Terug naar boven

Curiosa klassiek: Oerwoede (Hildegard & Hadewijch)

Hildegard von Bingen, wie kent haar niet? Deze middeleeuwse abdis en mystica behoort tot de meest iconische vrouwen uit de muziekgeschiedenis. Dankzij ensembles als de Gothic Voices en Sequentia werd ze populair bij een hedendaags publiek. Haar levensverhaal was zelfs goed voor een speelfilm, met Barbara Sukowa in de hoofdrol.

O vos angeli (Hildegard)

Ook onze vaderlandse geschiedenis kent zo’n eigenzinnige en visionaire vrouw. En ook deze Hadewijch behoeft eigenlijk geen introductie. Ze behoort al heel lang tot de canon van de Nederlandse literatuur. Het is echter pas sinds 2009 dat we haar extatische zangen opnieuw kunnen horen. In dat jaar verscheen namelijk een nieuwe editie van haar strofische gedichten (feitelijk liederen). Van een groot deel van deze liederen wist musicoloog Louis Peter Grijp de melodieën te reconstrueren.

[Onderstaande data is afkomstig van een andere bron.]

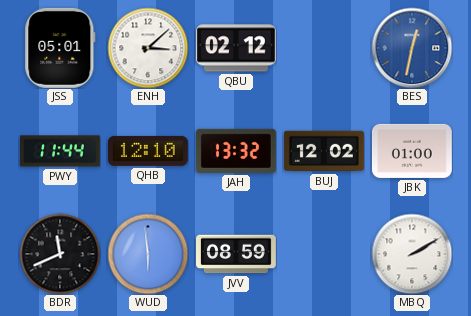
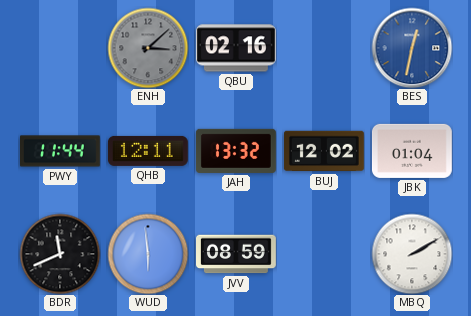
JSS: 05:01 -> none
ENH dial: white -> grey
QBU: 02:12 -> 02:16
QHB: 12:10 -> 12:11
JBK: 01:00 -> 01:04
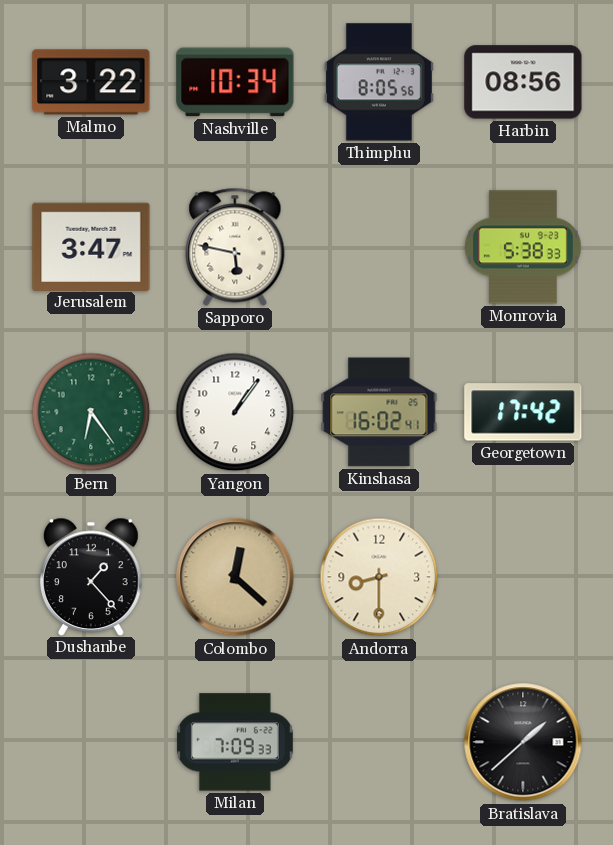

Ay, in welken soe verbaerd de tijd nr.45 (Hadewijch)

Van Hadewijch (anders dan bij Hildegard) weten we niet of ze tussen de kloostermuren verbleef. Het zou kunnen dat zij tot de begijnen (in Antwerpen?) behoorden. Deze begijnen vormden een soort alternatieve vrouwenbeweging, die minder streng georganiseerd was dan een klooster. Er zijn er echter ook die beweren dat Hadewijch tot de orde van de cisterciënzerinnen behoorde. Eigenlijk weten we alleen dat Hadewijch een belezen vrouw was. Haar werk doet ook vermoeden dat ze aristocratisch en zelfbewust was, en dat ze zich in een leidinggevende positie bevond. De geschriften van Hildegard von Bingen zal ze gekend hebben.

Ludus Danielis (mysteriespel, 13e eeuw)

Hadewijch schreef – anders dan Hildegard – in de volkstaal, zoals ook de Franse troubadours en trouvères dat eerder hadden gedaan. ‘In die taal kon nog veel meer verkend, geprobeerd en geëxperimenteerd worden bij het spreken over het geheim van God en het geheim van de liefde’, aldus kerkhistoricus Peter Nissen.

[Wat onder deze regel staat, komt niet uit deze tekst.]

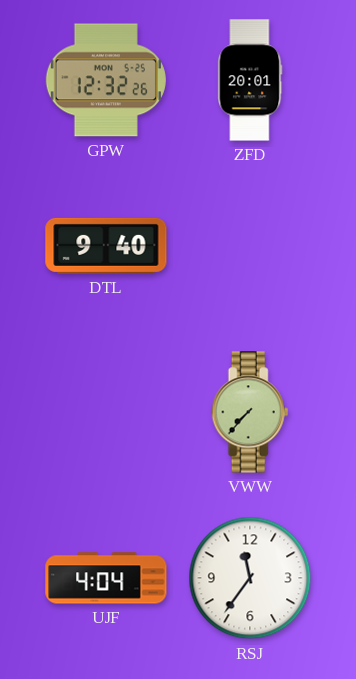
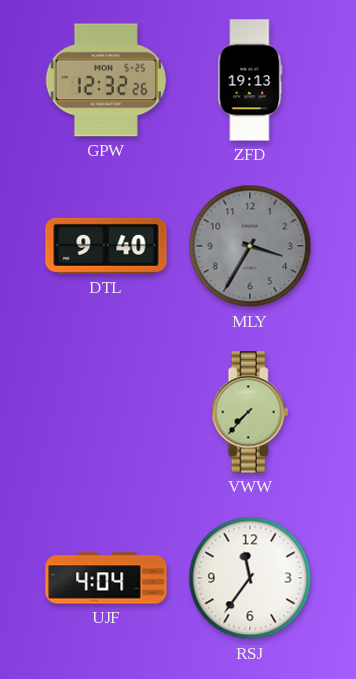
ZFD: 20:01 -> 19:13
MLY: none -> 3:35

Tsjaermeer ontspringhen ons de bloemen nr.32 (Hadewijch)

Hadewijchs literaire nalatenschap bestaat voornamelijk uit 45 gedichten (eigenlijk liederen), 31 brieven en 14 visioenen. Met haar liederen was Hadewijch de eerste vrouw die haar religieuze verlangen uitzong en uitschreeuwde in de gepassioneerde taal van de ‘minne’. Haar mystieke taal was daarmee ontleend aan de aardse liefdespoëzie van de ‘minnezangers’ (troubadours, trouvères).

Lamento di Tristano (anoniem)

In Hadewijchs poëzie is de minne al bijna een opzichzelfstaand personage, als het symbool van een hartstochtelijk en onvervuld verlangen. 'Waar is de minne heen? Ik vind haar niet’, zo zingt ze in lied 35, ‘Het seizoen is donker en koud’.

Altoes mach men van minnen singhen nr.8 (Hadewijch)

De meeste liederen bewegen zich zo op het grensvlak van de koude winter en de nieuwe lente. Opdat de minnaars beseffen dat de dat minne niet alleen vreugde, maar ook lijden met zich meebrengt.

Alse ons de winter sware nr.43 (Hadewijch)

Er is één woord dat deze brandende passie schitterend samenvat: orewoet. En toch weet niemand wat dit woord betekent. Misschien betekent het zoiets als ‘oerwoede’ of 'oerwoeling', een combinatie van duistere razernij en oplichtende minnegloed. In de woorden van Toon Hagen (emeritus hoogleraar aan de Radboud Universiteit Nijmegen): ‘Al deze tegenstellingen, ongerijmdheden en duisternissen zitten al meer dan zeven eeuwen opgeborgen in die ene schimmige en donkere woordvorm. Daarom is orewoet zo’n mooi woord.'

Die vogle sijn nu blide nr.28 (Hadewijch), het lied van de orewoet (gereciteerd)
(HJ)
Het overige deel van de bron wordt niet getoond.